Anfangs war die Thematik der Reliefs noch unentschieden. Nach einer Idee des Philosophen Leibniz sollten die Reliefs der beiden Säulen Karl dem Großen und Karl von Flandern gewidmet werden. Doch schließlich fiel die Wahl auf das Leben und Wirken von Karl Borromäus. Die Kunsthistorikerin Birgit Gabis hat dieses Programm bei der Tagung mit zahlreichen Detailfotos erläutert. Nur die Bekrönung der Säulen durch römische Adler und die heraldische Kaiserkrone verweisen auf den imperialen Aspekt.
Die fixe Idee des Architekten
Die Wissenschaft sprach im Fall der Säulen von einem Haupt- und Lieblingsmotiv von Fischer, einem Markenzeichen, einer seiner „fixen Ideen“, wie sein Biograf Hans Sedlmayr schrieb. Sie nach Wien zu „bringen“ergab auch politisch Sinn: Die Gebiete, in denen die Völker der Daker und Markomannen gelebt hatten, gehörten nun zum Habsburgerreich. Das passte zur Staatsideologie von Kaiser Karl VI. Wien sollte unter ihm das „neue Rom“sein, der imperiale Anspruch wurde mit diesen Säulen zum Ausdruck gebracht. Die Verweise auf das antike Kaisertum sind unübersehbar.

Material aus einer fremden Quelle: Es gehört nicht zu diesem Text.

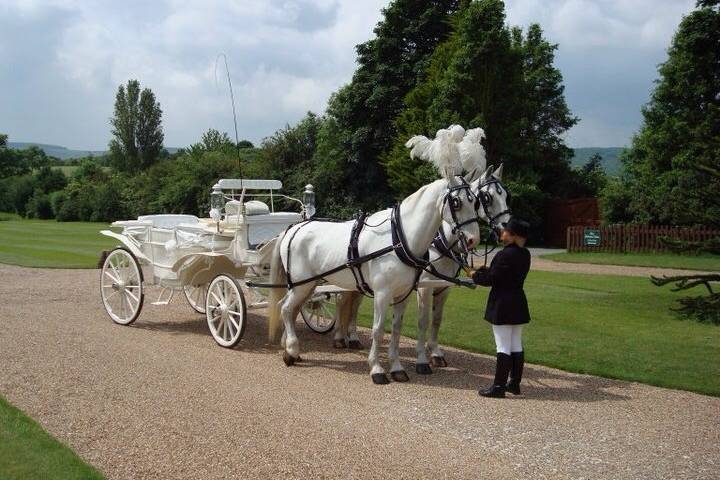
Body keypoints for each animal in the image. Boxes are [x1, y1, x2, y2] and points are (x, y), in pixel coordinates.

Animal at [268, 125, 484, 384]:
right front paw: (378, 369)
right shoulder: (382, 293)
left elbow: (397, 330)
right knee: (285, 309)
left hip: (308, 285)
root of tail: (294, 228)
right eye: (456, 202)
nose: (473, 239)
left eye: (475, 201)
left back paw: (289, 347)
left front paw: (397, 367)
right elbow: (378, 330)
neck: (399, 239)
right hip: (302, 284)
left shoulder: (403, 294)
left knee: (287, 308)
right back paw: (291, 350)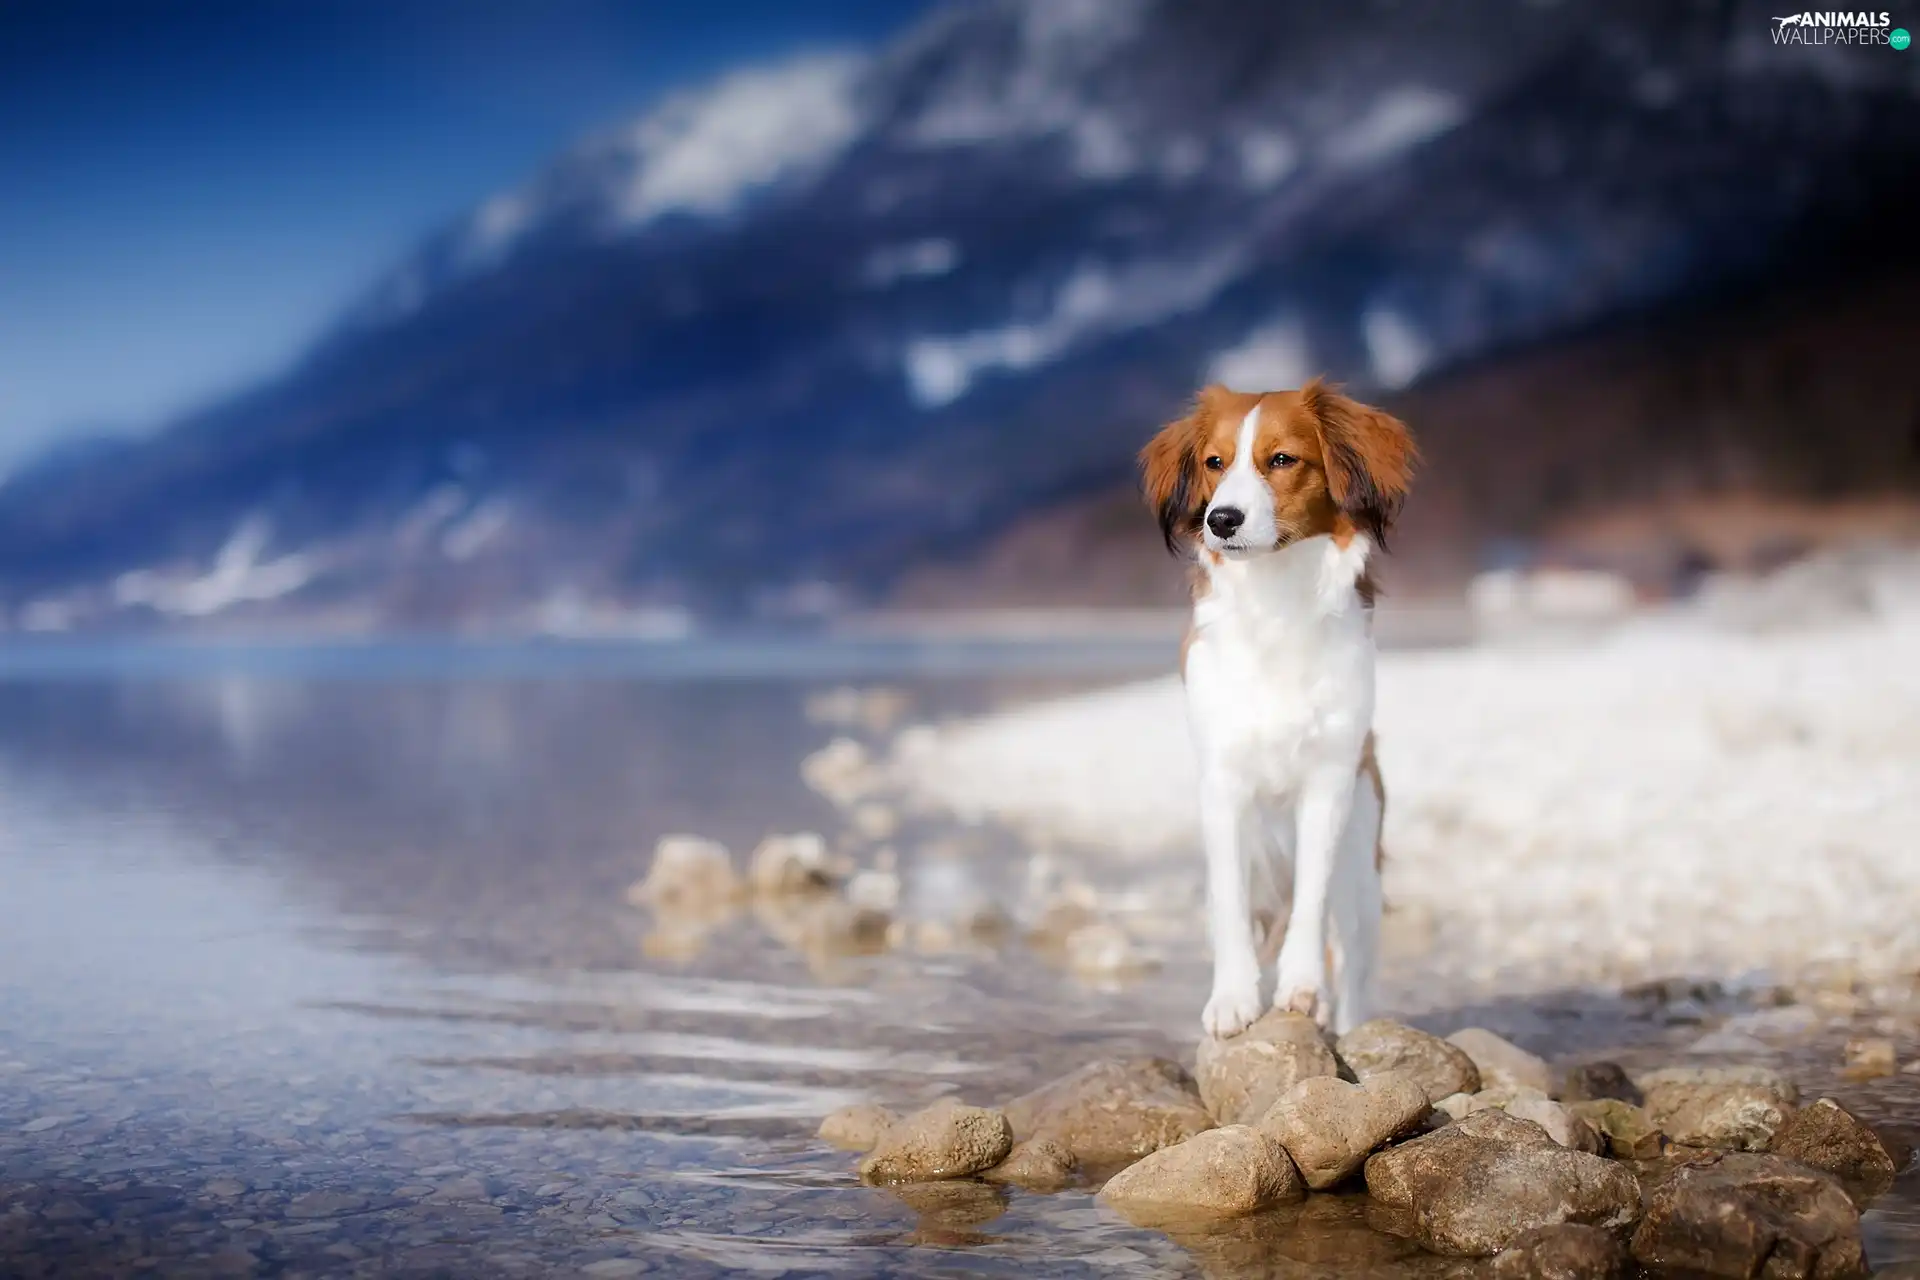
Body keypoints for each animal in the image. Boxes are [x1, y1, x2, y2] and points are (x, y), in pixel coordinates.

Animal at [1136, 379, 1413, 1043]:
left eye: (1282, 459)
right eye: (1214, 463)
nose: (1221, 519)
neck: (1277, 600)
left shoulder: (1329, 783)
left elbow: (1311, 899)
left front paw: (1300, 988)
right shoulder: (1224, 785)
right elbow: (1233, 904)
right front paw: (1234, 998)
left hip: (1363, 875)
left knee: (1353, 965)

Die Säulen stehen im Fall der Karlskirche vor der eigentlichen Kirchen, die alles andere als unspektakuläre Architektur scheint zurückzuweichen und dem Rund der Säulen Platz zu bieten. Sie bringen, so Nierhaus, wie kein anderes Motiv den Denkmalcharakter der Kirche zum Ausdruck und heben sie von anderen Sakralbauten ab, machen die Kirche unverwechselbar.